TASK REQUIREMENTS »
In the entries that follow, the lines from the one with "left shoulder: (101, 86)" through the one with "left hip: (1011, 1538)" are the ones to write out, exactly and with both ends included. Nothing else should appear.

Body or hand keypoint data
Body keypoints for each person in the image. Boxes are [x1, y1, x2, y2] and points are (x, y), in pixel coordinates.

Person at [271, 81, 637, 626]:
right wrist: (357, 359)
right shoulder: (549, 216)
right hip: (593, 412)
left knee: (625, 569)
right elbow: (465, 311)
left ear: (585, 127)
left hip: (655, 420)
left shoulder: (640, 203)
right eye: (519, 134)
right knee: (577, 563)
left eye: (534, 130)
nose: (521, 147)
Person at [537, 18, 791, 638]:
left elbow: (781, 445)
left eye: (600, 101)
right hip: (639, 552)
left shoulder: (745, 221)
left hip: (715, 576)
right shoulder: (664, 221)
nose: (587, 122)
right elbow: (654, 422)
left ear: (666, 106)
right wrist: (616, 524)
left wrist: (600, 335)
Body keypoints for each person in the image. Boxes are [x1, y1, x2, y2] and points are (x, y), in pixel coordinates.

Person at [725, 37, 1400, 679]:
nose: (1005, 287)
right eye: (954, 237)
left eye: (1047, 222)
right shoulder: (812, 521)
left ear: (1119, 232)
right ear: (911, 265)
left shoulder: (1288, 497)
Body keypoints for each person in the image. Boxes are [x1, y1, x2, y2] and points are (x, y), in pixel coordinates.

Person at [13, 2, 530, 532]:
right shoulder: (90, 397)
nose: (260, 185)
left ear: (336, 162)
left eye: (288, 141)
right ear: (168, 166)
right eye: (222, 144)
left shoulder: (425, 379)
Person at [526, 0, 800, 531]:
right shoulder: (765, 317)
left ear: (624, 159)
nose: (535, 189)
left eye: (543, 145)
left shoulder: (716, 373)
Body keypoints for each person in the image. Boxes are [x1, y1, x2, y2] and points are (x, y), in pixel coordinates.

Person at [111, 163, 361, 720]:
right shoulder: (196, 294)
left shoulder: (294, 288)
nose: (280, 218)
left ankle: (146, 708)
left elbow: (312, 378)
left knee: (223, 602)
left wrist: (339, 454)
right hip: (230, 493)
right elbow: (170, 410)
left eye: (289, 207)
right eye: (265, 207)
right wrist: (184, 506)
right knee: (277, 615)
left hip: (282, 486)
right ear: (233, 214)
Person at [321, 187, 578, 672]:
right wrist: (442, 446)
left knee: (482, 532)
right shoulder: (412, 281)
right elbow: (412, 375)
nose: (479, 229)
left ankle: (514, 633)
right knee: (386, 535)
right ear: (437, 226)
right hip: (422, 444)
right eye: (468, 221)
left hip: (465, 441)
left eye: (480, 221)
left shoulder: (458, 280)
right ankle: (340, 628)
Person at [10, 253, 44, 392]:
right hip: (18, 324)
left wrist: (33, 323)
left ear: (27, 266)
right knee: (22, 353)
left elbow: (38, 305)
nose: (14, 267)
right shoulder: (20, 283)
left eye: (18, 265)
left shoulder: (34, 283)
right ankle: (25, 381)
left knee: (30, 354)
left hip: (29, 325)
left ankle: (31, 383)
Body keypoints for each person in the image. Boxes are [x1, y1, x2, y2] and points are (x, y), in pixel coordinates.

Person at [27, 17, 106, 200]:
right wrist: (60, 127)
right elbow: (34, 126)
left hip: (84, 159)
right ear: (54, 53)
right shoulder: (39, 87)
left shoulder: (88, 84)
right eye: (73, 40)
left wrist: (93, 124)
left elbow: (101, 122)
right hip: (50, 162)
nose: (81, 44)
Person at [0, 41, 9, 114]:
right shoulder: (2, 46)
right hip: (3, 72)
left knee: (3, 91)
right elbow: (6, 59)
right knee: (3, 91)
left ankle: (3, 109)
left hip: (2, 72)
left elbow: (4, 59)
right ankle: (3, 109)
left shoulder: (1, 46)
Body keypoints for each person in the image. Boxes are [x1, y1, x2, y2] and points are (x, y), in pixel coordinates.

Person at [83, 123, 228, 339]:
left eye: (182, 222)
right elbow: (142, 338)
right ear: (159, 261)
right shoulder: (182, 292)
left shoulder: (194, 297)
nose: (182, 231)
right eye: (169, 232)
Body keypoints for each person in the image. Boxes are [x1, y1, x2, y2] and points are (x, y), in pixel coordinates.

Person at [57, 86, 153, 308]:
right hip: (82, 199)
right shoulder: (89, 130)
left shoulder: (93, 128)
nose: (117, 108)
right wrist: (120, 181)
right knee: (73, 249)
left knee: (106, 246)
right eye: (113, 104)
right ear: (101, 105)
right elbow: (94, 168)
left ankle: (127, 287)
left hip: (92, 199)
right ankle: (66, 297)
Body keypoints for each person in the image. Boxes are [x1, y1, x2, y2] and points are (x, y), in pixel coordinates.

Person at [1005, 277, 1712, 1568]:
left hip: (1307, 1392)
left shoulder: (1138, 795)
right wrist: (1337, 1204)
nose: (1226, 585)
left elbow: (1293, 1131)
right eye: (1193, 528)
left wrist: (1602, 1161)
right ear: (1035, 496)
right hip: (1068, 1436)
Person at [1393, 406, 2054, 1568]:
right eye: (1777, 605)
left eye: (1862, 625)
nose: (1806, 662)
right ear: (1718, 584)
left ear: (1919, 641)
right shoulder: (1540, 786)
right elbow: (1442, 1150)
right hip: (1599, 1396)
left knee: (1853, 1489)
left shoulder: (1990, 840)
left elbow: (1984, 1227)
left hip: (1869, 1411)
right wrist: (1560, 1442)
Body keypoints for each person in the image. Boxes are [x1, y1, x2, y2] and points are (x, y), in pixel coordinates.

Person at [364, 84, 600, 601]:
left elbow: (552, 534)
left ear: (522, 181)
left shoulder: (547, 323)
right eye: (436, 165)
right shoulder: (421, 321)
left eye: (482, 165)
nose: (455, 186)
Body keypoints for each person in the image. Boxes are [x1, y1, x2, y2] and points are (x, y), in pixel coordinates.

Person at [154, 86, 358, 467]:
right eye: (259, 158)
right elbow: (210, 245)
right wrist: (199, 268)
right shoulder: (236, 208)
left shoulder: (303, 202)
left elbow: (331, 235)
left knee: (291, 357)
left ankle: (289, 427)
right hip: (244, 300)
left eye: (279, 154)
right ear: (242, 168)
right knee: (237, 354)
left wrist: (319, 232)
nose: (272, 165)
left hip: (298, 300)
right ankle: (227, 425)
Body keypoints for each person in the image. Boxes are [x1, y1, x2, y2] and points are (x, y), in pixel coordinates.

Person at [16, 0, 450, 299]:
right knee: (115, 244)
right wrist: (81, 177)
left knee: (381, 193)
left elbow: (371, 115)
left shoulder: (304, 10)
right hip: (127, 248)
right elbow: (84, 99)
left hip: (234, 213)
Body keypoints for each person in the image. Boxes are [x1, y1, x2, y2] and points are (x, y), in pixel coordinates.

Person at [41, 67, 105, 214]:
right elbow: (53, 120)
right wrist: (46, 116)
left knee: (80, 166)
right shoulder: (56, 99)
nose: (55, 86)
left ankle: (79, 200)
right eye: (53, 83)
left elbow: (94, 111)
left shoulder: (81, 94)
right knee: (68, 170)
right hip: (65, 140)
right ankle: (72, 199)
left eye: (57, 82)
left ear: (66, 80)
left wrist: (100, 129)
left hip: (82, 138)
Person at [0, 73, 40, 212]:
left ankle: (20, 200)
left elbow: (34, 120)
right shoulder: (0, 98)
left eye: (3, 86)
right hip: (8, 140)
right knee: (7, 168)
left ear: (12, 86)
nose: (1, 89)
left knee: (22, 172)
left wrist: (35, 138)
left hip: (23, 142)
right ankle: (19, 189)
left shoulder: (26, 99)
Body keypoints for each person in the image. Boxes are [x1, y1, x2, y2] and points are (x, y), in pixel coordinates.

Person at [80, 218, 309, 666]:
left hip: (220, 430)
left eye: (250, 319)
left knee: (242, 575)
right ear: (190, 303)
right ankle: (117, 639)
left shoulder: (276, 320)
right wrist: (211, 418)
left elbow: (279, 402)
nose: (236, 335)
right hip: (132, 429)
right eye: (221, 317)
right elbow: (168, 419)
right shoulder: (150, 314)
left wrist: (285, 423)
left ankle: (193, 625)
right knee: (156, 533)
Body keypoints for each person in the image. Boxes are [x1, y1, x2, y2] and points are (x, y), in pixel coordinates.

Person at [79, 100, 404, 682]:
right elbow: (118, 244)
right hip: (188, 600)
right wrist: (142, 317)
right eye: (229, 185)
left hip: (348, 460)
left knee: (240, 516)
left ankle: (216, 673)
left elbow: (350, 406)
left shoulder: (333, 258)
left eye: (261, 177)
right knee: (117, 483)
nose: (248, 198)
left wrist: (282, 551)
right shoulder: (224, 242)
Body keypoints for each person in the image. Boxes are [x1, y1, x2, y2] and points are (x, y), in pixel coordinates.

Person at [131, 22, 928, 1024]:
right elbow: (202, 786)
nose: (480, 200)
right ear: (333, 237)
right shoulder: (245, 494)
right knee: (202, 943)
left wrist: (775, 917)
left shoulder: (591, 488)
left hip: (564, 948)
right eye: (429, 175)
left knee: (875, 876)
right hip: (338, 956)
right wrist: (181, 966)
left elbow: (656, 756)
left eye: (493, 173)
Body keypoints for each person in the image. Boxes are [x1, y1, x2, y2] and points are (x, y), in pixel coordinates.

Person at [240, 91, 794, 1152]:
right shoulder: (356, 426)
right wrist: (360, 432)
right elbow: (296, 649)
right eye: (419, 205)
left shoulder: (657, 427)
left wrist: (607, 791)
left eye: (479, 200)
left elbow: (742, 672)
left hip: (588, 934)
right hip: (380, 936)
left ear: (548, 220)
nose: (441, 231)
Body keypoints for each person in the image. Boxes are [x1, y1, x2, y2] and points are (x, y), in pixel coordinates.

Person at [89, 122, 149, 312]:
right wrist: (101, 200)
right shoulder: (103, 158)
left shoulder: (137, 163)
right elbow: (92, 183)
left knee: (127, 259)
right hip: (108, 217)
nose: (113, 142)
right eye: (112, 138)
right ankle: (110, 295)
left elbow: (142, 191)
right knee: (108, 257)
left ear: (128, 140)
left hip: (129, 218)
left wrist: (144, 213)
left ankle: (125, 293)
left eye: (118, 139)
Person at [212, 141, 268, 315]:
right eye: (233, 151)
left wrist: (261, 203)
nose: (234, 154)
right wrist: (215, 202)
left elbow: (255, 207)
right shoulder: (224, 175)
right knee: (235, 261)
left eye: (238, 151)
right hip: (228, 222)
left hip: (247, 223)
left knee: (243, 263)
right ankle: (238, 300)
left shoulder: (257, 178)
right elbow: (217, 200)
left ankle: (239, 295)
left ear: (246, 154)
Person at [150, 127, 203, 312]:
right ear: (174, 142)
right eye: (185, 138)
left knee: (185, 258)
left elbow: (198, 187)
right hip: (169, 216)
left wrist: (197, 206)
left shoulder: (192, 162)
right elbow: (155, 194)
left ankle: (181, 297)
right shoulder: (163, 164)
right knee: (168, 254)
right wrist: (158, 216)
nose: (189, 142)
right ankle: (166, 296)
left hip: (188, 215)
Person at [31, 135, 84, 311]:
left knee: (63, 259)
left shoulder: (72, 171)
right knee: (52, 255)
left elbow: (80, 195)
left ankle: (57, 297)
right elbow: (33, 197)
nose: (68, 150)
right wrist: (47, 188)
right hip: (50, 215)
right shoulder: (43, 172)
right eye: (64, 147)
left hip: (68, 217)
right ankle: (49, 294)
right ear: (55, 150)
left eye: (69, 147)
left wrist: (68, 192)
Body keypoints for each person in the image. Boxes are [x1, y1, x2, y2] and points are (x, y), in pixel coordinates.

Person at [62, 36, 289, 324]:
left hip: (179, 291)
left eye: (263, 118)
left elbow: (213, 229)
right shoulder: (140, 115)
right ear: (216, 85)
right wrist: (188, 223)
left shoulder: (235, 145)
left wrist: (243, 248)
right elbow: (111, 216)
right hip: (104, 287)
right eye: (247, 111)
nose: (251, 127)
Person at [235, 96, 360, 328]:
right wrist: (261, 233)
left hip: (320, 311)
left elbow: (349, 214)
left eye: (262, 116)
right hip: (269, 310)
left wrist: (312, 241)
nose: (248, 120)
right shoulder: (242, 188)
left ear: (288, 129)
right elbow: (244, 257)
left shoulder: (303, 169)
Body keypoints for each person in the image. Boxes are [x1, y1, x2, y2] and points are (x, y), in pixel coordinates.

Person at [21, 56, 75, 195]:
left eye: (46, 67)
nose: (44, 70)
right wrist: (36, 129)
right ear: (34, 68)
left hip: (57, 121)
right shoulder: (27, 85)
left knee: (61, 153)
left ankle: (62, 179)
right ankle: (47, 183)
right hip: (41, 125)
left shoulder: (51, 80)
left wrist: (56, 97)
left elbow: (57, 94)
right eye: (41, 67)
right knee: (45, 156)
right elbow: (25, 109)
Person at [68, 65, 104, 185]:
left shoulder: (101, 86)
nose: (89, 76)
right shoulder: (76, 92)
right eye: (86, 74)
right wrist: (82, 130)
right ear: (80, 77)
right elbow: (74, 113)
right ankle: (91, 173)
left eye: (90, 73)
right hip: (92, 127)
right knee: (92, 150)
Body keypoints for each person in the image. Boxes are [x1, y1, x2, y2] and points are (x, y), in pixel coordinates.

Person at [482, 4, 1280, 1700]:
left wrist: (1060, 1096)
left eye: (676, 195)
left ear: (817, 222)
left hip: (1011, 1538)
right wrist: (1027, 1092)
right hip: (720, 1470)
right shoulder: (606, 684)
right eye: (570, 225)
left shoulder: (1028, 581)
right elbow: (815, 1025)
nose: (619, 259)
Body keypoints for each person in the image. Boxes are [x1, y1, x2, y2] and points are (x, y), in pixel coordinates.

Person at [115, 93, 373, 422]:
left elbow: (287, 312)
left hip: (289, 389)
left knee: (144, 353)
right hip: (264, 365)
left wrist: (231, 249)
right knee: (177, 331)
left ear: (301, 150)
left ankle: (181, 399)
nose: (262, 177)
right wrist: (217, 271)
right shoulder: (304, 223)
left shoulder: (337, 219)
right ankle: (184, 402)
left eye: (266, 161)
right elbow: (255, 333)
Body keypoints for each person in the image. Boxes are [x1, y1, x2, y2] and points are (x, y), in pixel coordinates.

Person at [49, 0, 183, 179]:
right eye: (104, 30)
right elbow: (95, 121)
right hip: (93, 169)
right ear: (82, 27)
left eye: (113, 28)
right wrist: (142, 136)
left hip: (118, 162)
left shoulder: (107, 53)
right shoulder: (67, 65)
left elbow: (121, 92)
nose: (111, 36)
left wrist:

TASK ANSWER »
left shoulder: (101, 86)
nose: (89, 76)
right shoulder: (76, 92)
right eye: (86, 74)
right wrist: (82, 130)
right ear: (80, 77)
right elbow: (74, 113)
right ankle: (91, 173)
left eye: (90, 73)
right hip: (92, 127)
right knee: (92, 150)
Body keypoints for each person in the image. Boxes are [x1, y1, x2, y2] and points are (x, y), in pixel coordinates.

Person at [482, 4, 1280, 1700]:
left wrist: (1060, 1096)
left eye: (676, 195)
left ear: (817, 222)
left hip: (1011, 1538)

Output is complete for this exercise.